From the start, Mr. Koecher was at once brilliant and hard to take—cocksure and certain that he was destined for great things. He excelled at school and studied at the lycée in Prague, where he added French to his command of Czech, Russian and English. He made money as a tour guide, but also staged a sophomoric dissident stunt that earned him his first mention in the StB files. Even so, with some lobbying by a chum in the apparat, he was invited to join up. He passed muster and, by then married to 20-year-old Hana, was dispatched to the U.S. in 1965 to penetrate the CIA by building his credentials as an academic specialist in foreign affairs.
He found a spot at Brzezinski’s international-studies institute at Columbia and began working on his Ph.D. while freelancing in New York at Radio Free Europe, the U.S. agency that broadcast to the Soviet bloc. The StB files show that he was constantly complaining to his handlers that he needed more money—even after Hana found lucrative work in New York’s diamond district.

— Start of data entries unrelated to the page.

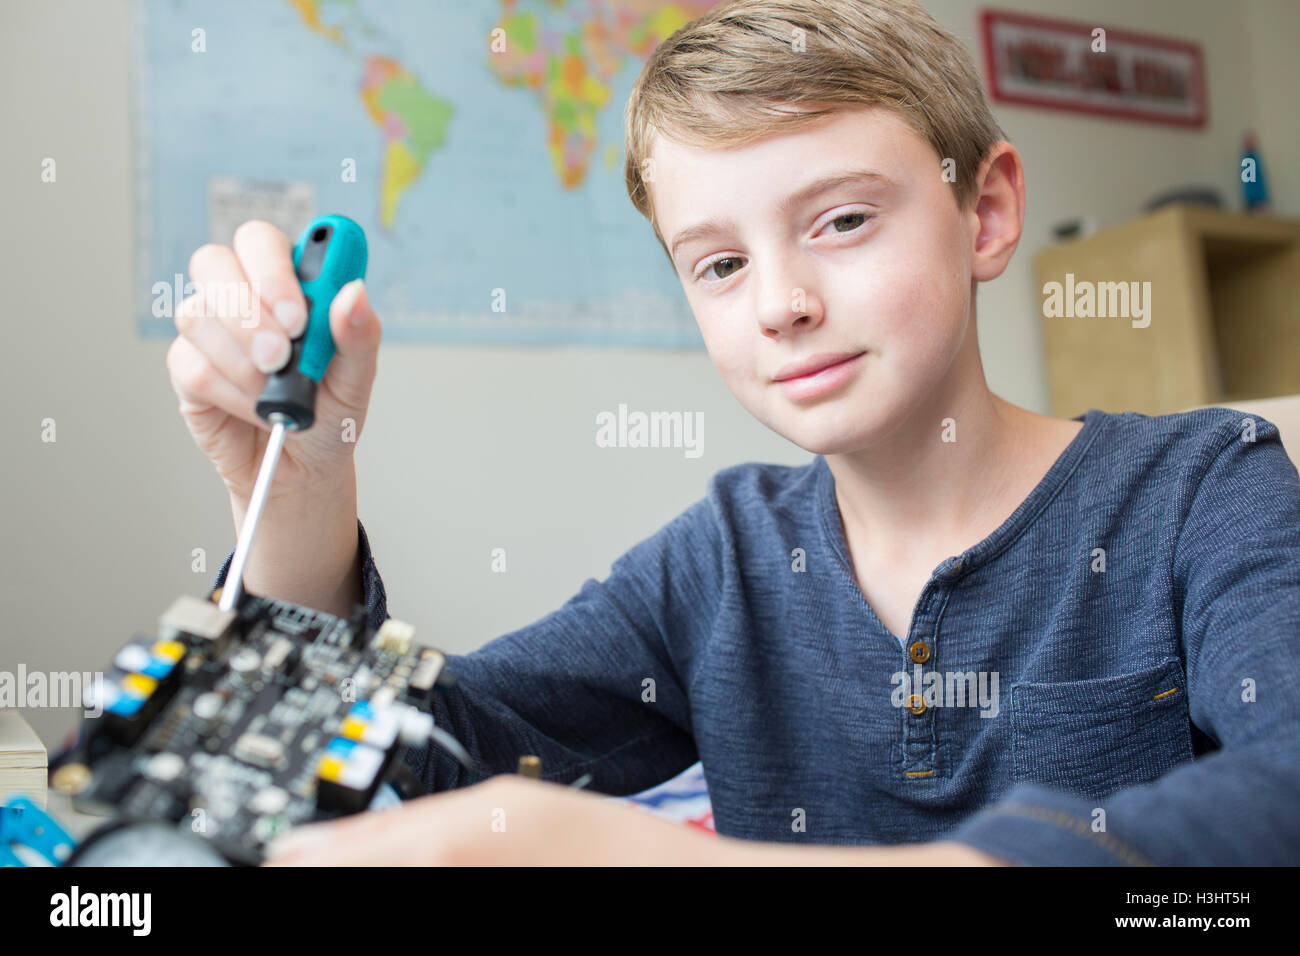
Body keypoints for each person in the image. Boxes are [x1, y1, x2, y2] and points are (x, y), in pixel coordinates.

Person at [167, 0, 1300, 865]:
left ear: (984, 212)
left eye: (844, 220)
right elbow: (416, 757)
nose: (780, 301)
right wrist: (303, 492)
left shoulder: (1202, 487)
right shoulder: (720, 559)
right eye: (719, 263)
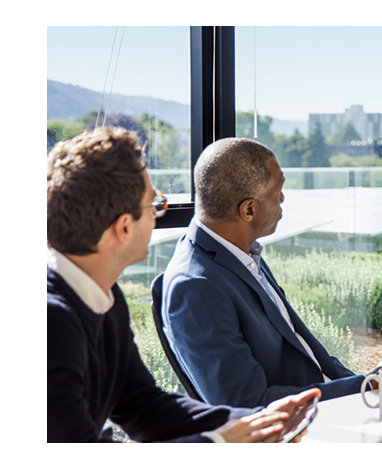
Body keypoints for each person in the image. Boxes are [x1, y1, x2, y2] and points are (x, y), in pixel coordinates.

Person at [47, 127, 321, 443]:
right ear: (123, 227)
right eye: (155, 204)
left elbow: (143, 407)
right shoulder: (52, 323)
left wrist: (262, 420)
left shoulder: (106, 298)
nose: (156, 217)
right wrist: (219, 444)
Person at [161, 137, 382, 407]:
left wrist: (370, 382)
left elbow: (307, 354)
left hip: (330, 408)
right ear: (249, 209)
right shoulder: (196, 286)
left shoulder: (242, 254)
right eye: (278, 191)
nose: (283, 199)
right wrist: (368, 385)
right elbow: (248, 404)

At first, Mr. Koecher was essentially a sleeper agent. No model spy, he refused to inform on his colleagues at Radio Free Europe. But, through his American contacts, he inveigled his way into CIA headquarters, where, from 1973 to ’75, he monitored agency phone taps of Soviet embassies and trade missions around the world. From this sanctum of American intelligence, he was able to tip off his masters in Prague and Moscow to which facilities were being bugged and to U.S. efforts to turn Soviet agents.
In 1975 he got a new job at a CIA think tank that allowed him to work remotely. So he and Hana moved from Langley to New York and bought a small apartment on the Upper East Side. All the while, the couple led not just a double life as spies but a triple one—as spouse-swapping swingers at sex parties in D.C. and New York.
The following year, Gen. Oleg Kalugen of the KGB accused Mr. Koecher of being a double agent for the Americans. Drummed out of the service, he and Hana, now U.S. citizens, stayed in New York and ran their own diamond business. In 1982 the StB reactivated the Koechers to gather intelligence on the new Reagan administration, but two years later the FBI collared them for espionage. In February 1986, the couple were traded by America for the imprisoned Jewish dissident Anatoly (Natan) Shcharansky. They settled in greater Prague, where they continue to live today. When the author interviewed Mr. Koecher six years ago, he found the old spy, then 82 and three decades into his retirement, reasonably mellow.
In the interview, which serves as the book’s epilogue, Mr. Koecher argues that the American stance in the Cold War was mistaken or disingenuous—that Moscow’s actions were fundamentally defensive and the U.S. was never their real target. What’s more, he said in 2016, “it’s the Russians who [today] are defending the basic Western values . . . Family values.” Mr. Cunningham counters that the Soviets were pretty aggressive in the old days, but he seems sympathetic to revisionist interpretations of the great twilight struggle.
Reading all this barely six months after the bloody, unprovoked Russian invasion of Ukraine can give the reader a bad case of cognitive dissonance.
Ed Kosner is the former editor of Newsweek, New York, Esquire and the New York Daily News.